Ipotizzando uno smart working basato su metà settimana sul luogo di lavoro e metà a casa, ad esempio, possiamo stimare una riduzione delle emissioni di CO2 di circa 192.500 tonnellate su base annua (pari approssimativamente al 3% delle emissioni di CO2 da trasporto della Toscana). Simili stime sono riportate nella tabella 7 anche per le altre tipologie di esternalità.

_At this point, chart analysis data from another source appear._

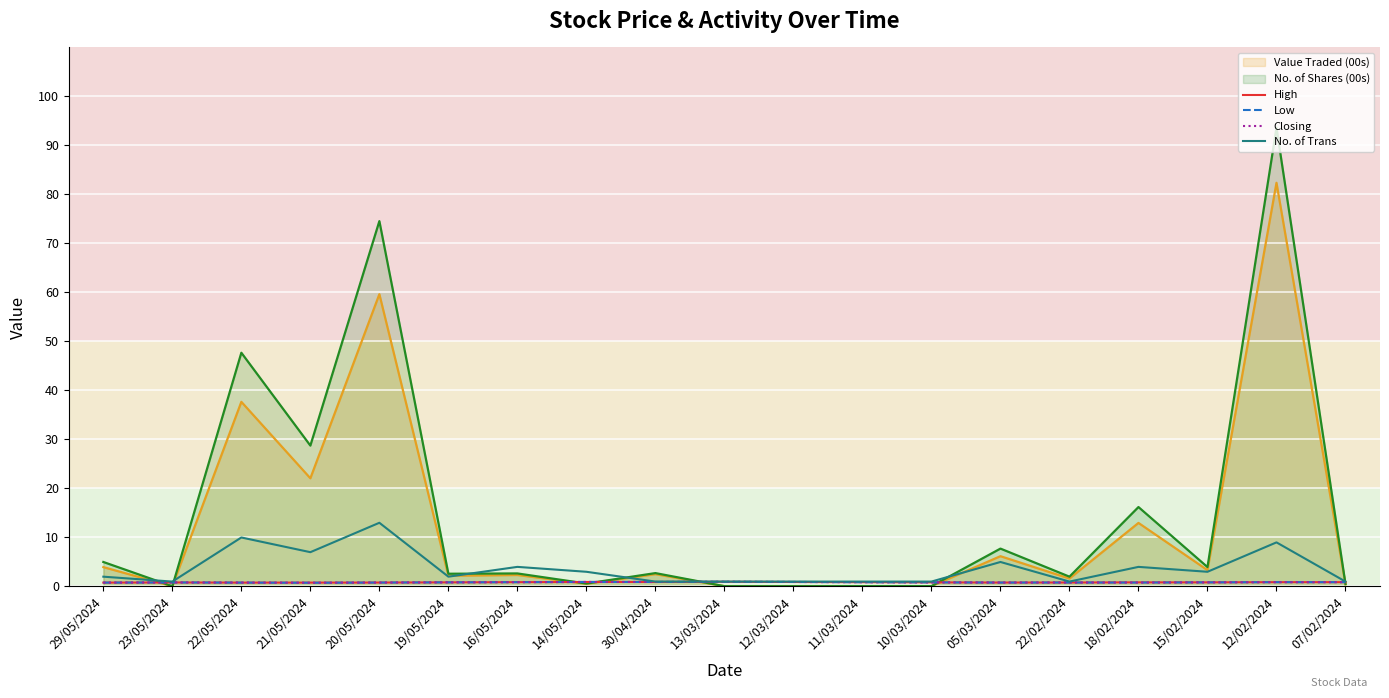

What is the approximate value of Low at 07/02/2024?

0.9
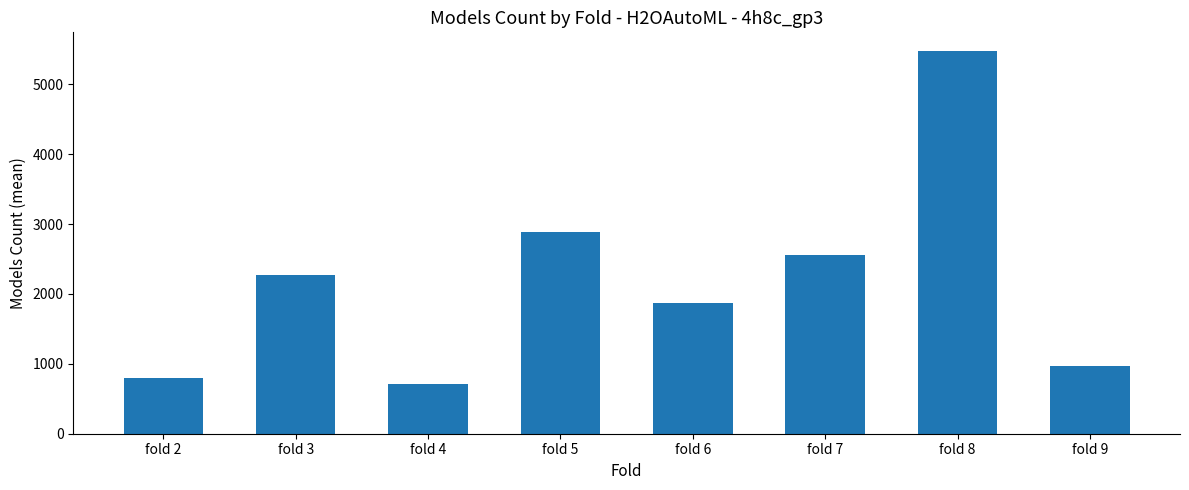

At which category does the chart reach its peak across all series?

fold 8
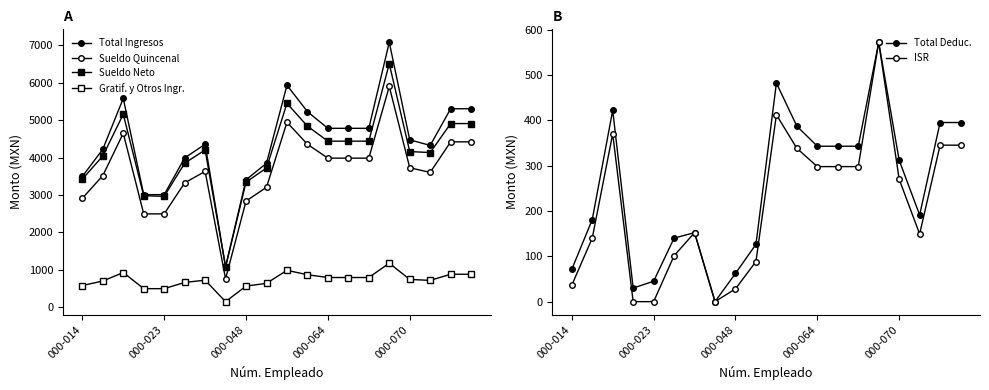

Rank the series by their maximum value, from lowest to highest.

Total Deduc., ISR, Gratif. y Otros Ingr., Sueldo Quincenal, Sueldo Neto, Total Ingresos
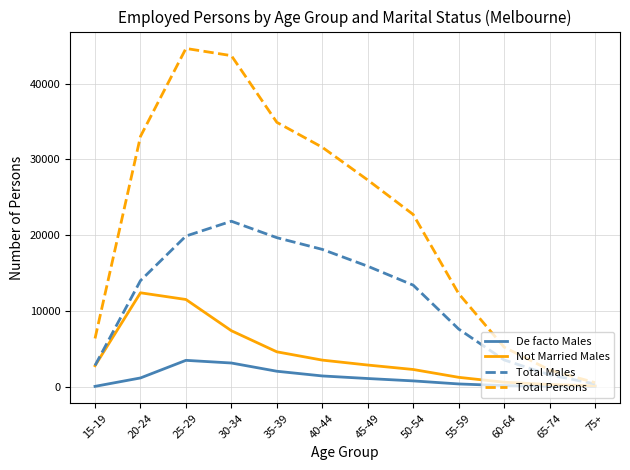

Which series has the largest total across all categories?

Total Persons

L’utilizzo del censimento della popolazione e della base dati Archimede di Istat ha permesso di stimare la presenza su base comunale degli occupati in professioni telelavorabili, evidenziando la diversa distribuzione nei sistemi locali regionali, dipendente dalle varie specializzazioni produttive. Sono i capoluoghi di provincia e soprattutto Firenze, Pisa e Siena a mostrare la maggior concentrazione di potenziali smart workers, spesso residenti in altri comuni toscani.

Attuare il lavoro agile nella misura della potenzialità espressa dalla varie professioni significherebbe ridurre di circa 400.000 unità il numero di pendolari che insistono quotidianamente sul sistema di trasporto toscano.

Tuttavia, le prime indagini volte a capire l’effettivo utilizzo del lavoro da remoto nelle imprese toscane durante l’emergenza sanitaria suggeriscono una portata del fenomeno significativamente ridotta rispetto alle stime del potenziale. Secondo i dati riportati da Istat , nel pieno del periodo di lockdown (aprile 2020) hanno lavorato da casa, almeno alcuni giorni, il 18,5% degli occupati italiani, una percentuale quattro volte superiore a quella di gennaio, ma ben inferiore alla nostra stima potenziale. Una quota ancora più bassa è quella dichiarata dalle sole imprese private (8,8% in media del personale nei mesi di marzo-aprile in Italia e 7,7% in Toscana), come emerge dall’indagine “Situazione e prospettive delle imprese nell’emergenza sanitaria Covid-19.

I primi dati sul ricorso allo smart working durante la fase più acuta dell’emergenza sanitaria sembrano quindi indicare che la possibilità di lavorare da remoto non dipende solo dalla telelavorabilità delle professione che si svolge, ma anche dalla propensione dei datori di lavoro, dalla capacità di mettere in campo soluzioni informatiche e organizzative e dal livello di competenze digitali dei lavoratori.

Capire meglio quali siano stati i fattori che determineranno in concreto l’attivazione di posizioni di smart working consentirà la costruzione di scenari più realistici per la stima degli impatti anche in termini di mobilità, e costituirà pertanto un futuro approfondimento da parte dell’osservatorio COVID dell’IRPET nel corso dei prossimi mesi.